### [SUPPLIED ENTRIES]
==*==
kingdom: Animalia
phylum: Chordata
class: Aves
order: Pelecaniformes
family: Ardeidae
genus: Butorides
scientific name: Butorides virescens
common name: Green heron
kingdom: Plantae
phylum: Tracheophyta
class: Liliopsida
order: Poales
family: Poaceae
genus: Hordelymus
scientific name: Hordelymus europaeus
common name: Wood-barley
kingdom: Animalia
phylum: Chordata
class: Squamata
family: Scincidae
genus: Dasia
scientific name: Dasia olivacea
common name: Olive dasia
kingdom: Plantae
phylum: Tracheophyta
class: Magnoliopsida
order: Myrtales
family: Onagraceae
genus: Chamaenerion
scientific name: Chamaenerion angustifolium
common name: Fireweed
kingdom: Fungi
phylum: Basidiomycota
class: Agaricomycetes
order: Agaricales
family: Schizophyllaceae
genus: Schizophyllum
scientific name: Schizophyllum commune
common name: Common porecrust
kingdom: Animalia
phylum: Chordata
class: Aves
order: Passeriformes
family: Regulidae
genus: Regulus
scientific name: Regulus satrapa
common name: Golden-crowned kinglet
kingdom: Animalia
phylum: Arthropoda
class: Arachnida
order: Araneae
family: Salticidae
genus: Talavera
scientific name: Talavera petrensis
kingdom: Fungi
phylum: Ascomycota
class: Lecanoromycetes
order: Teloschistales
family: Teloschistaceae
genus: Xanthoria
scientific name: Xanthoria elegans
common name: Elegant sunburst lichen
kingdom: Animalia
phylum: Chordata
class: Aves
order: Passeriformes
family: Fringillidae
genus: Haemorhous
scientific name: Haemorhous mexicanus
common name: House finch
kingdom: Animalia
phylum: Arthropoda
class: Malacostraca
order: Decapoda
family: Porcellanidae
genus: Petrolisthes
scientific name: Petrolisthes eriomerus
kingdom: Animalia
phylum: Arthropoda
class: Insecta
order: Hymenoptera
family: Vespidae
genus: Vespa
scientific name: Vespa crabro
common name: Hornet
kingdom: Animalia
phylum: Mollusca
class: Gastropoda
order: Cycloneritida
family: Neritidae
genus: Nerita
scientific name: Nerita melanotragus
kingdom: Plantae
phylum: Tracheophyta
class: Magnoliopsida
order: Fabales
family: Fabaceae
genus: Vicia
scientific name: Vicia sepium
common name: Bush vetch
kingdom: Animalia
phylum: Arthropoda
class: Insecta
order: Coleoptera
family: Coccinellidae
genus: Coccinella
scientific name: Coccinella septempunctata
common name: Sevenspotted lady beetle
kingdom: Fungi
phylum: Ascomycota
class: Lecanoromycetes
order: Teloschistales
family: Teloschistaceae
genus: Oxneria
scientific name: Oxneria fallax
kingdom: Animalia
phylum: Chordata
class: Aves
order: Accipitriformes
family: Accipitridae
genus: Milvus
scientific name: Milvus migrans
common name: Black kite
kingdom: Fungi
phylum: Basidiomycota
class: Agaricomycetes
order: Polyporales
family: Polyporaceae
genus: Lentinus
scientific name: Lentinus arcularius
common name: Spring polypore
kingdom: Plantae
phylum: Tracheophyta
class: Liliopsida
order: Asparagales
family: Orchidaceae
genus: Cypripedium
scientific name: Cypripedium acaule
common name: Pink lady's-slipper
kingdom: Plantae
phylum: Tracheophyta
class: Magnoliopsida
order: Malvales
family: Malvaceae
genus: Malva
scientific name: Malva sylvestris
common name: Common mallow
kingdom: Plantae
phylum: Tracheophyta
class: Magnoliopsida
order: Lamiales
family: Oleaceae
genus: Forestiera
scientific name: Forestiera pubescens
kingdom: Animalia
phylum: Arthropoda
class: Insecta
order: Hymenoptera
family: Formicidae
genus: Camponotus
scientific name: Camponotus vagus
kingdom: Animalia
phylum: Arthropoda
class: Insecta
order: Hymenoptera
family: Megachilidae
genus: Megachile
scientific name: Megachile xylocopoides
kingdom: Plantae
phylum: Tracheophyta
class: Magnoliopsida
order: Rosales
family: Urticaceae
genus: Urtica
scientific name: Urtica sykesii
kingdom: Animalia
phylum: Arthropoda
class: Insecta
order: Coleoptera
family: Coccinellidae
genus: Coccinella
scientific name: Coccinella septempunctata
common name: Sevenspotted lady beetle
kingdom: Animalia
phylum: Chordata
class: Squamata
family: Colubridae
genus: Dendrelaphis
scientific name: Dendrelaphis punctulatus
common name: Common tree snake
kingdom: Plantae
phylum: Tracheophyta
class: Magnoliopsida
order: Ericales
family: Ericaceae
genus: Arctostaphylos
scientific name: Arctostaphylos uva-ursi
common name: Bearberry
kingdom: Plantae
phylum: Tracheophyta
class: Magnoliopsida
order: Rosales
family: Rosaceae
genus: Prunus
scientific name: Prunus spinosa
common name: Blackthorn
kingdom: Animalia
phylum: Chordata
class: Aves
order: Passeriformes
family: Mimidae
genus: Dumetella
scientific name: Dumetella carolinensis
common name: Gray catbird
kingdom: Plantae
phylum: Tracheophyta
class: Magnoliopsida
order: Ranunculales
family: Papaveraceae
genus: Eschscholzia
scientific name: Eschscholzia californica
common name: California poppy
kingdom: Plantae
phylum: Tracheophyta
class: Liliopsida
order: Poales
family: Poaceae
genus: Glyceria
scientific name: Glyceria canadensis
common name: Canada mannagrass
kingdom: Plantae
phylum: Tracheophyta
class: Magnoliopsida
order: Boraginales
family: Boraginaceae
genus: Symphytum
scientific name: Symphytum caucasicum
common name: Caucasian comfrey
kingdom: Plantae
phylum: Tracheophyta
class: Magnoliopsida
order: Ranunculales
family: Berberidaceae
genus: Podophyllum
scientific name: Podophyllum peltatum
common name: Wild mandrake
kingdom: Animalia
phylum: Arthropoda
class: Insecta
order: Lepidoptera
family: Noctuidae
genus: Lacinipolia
==*==
### [OBJECTIVE]
Please turn the lines of all the records above into a single numbered list, leaving out any blank lines.

### [TASK RESULT]
1. kingdom: Animalia
2. phylum: Chordata
3. class: Aves
4. order: Pelecaniformes
5. family: Ardeidae
6. genus: Butorides
7. scientific name: Butorides virescens
8. common name: Green heron
9. kingdom: Plantae
10. phylum: Tracheophyta
11. class: Liliopsida
12. order: Poales
13. family: Poaceae
14. genus: Hordelymus
15. scientific name: Hordelymus europaeus
16. common name: Wood-barley
17. kingdom: Animalia
18. phylum: Chordata
19. class: Squamata
20. family: Scincidae
21. genus: Dasia
22. scientific name: Dasia olivacea
23. common name: Olive dasia
24. kingdom: Plantae
25. phylum: Tracheophyta
26. class: Magnoliopsida
27. order: Myrtales
28. family: Onagraceae
29. genus: Chamaenerion
30. scientific name: Chamaenerion angustifolium
31. common name: Fireweed
32. kingdom: Fungi
33. phylum: Basidiomycota
34. class: Agaricomycetes
35. order: Agaricales
36. family: Schizophyllaceae
37. genus: Schizophyllum
38. scientific name: Schizophyllum commune
39. common name: Common porecrust
40. kingdom: Animalia
41. phylum: Chordata
42. class: Aves
43. order: Passeriformes
44. family: Regulidae
45. genus: Regulus
46. scientific name: Regulus satrapa
47. common name: Golden-crowned kinglet
48. kingdom: Animalia
49. phylum: Arthropoda
50. class: Arachnida
51. order: Araneae
52. family: Salticidae
53. genus: Talavera
54. scientific name: Talavera petrensis
55. kingdom: Fungi
56. phylum: Ascomycota
57. class: Lecanoromycetes
58. order: Teloschistales
59. family: Teloschistaceae
60. genus: Xanthoria
61. scientific name: Xanthoria elegans
62. common name: Elegant sunburst lichen
63. kingdom: Animalia
64. phylum: Chordata
65. class: Aves
66. order: Passeriformes
67. family: Fringillidae
68. genus: Haemorhous
69. scientific name: Haemorhous mexicanus
70. common name: House finch
71. kingdom: Animalia
72. phylum: Arthropoda
73. class: Malacostraca
74. order: Decapoda
75. family: Porcellanidae
76. genus: Petrolisthes
77. scientific name: Petrolisthes eriomerus
78. kingdom: Animalia
79. phylum: Arthropoda
80. class: Insecta
81. order: Hymenoptera
82. family: Vespidae
83. genus: Vespa
84. scientific name: Vespa crabro
85. common name: Hornet
86. kingdom: Animalia
87. phylum: Mollusca
88. class: Gastropoda
89. order: Cycloneritida
90. family: Neritidae
91. genus: Nerita
92. scientific name: Nerita melanotragus
93. kingdom: Plantae
94. phylum: Tracheophyta
95. class: Magnoliopsida
96. order: Fabales
97. family: Fabaceae
98. genus: Vicia
99. scientific name: Vicia sepium
100. common name: Bush vetch
101. kingdom: Animalia
102. phylum: Arthropoda
103. class: Insecta
104. order: Coleoptera
105. family: Coccinellidae
106. genus: Coccinella
107. scientific name: Coccinella septempunctata
108. common name: Sevenspotted lady beetle
109. kingdom: Fungi
110. phylum: Ascomycota
111. class: Lecanoromycetes
112. order: Teloschistales
113. family: Teloschistaceae
114. genus: Oxneria
115. scientific name: Oxneria fallax
116. kingdom: Animalia
117. phylum: Chordata
118. class: Aves
119. order: Accipitriformes
120. family: Accipitridae
121. genus: Milvus
122. scientific name: Milvus migrans
123. common name: Black kite
124. kingdom: Fungi
125. phylum: Basidiomycota
126. class: Agaricomycetes
127. order: Polyporales
128. family: Polyporaceae
129. genus: Lentinus
130. scientific name: Lentinus arcularius
131. common name: Spring polypore
132. kingdom: Plantae
133. phylum: Tracheophyta
134. class: Liliopsida
135. order: Asparagales
136. family: Orchidaceae
137. genus: Cypripedium
138. scientific name: Cypripedium acaule
139. common name: Pink lady's-slipper
140. kingdom: Plantae
141. phylum: Tracheophyta
142. class: Magnoliopsida
143. order: Malvales
144. family: Malvaceae
145. genus: Malva
146. scientific name: Malva sylvestris
147. common name: Common mallow
148. kingdom: Plantae
149. phylum: Tracheophyta
150. class: Magnoliopsida
151. order: Lamiales
152. family: Oleaceae
153. genus: Forestiera
154. scientific name: Forestiera pubescens
155. kingdom: Animalia
156. phylum: Arthropoda
157. class: Insecta
158. order: Hymenoptera
159. family: Formicidae
160. genus: Camponotus
161. scientific name: Camponotus vagus
162. kingdom: Animalia
163. phylum: Arthropoda
164. class: Insecta
165. order: Hymenoptera
166. family: Megachilidae
167. genus: Megachile
168. scientific name: Megachile xylocopoides
169. kingdom: Plantae
170. phylum: Tracheophyta
171. class: Magnoliopsida
172. order: Rosales
173. family: Urticaceae
174. genus: Urtica
175. scientific name: Urtica sykesii
176. kingdom: Animalia
177. phylum: Arthropoda
178. class: Insecta
179. order: Coleoptera
180. family: Coccinellidae
181. genus: Coccinella
182. scientific name: Coccinella septempunctata
183. common name: Sevenspotted lady beetle
184. kingdom: Animalia
185. phylum: Chordata
186. class: Squamata
187. family: Colubridae
188. genus: Dendrelaphis
189. scientific name: Dendrelaphis punctulatus
190. common name: Common tree snake
191. kingdom: Plantae
192. phylum: Tracheophyta
193. class: Magnoliopsida
194. order: Ericales
195. family: Ericaceae
196. genus: Arctostaphylos
197. scientific name: Arctostaphylos uva-ursi
198. common name: Bearberry
199. kingdom: Plantae
200. phylum: Tracheophyta
201. class: Magnoliopsida
202. order: Rosales
203. family: Rosaceae
204. genus: Prunus
205. scientific name: Prunus spinosa
206. common name: Blackthorn
207. kingdom: Animalia
208. phylum: Chordata
209. class: Aves
210. order: Passeriformes
211. family: Mimidae
212. genus: Dumetella
213. scientific name: Dumetella carolinensis
214. common name: Gray catbird
215. kingdom: Plantae
216. phylum: Tracheophyta
217. class: Magnoliopsida
218. order: Ranunculales
219. family: Papaveraceae
220. genus: Eschscholzia
221. scientific name: Eschscholzia californica
222. common name: California poppy
223. kingdom: Plantae
224. phylum: Tracheophyta
225. class: Liliopsida
226. order: Poales
227. family: Poaceae
228. genus: Glyceria
229. scientific name: Glyceria canadensis
230. common name: Canada mannagrass
231. kingdom: Plantae
232. phylum: Tracheophyta
233. class: Magnoliopsida
234. order: Boraginales
235. family: Boraginaceae
236. genus: Symphytum
237. scientific name: Symphytum caucasicum
238. common name: Caucasian comfrey
239. kingdom: Plantae
240. phylum: Tracheophyta
241. class: Magnoliopsida
242. order: Ranunculales
243. family: Berberidaceae
244. genus: Podophyllum
245. scientific name: Podophyllum peltatum
246. common name: Wild mandrake
247. kingdom: Animalia
248. phylum: Arthropoda
249. class: Insecta
250. order: Lepidoptera
251. family: Noctuidae
252. genus: Lacinipolia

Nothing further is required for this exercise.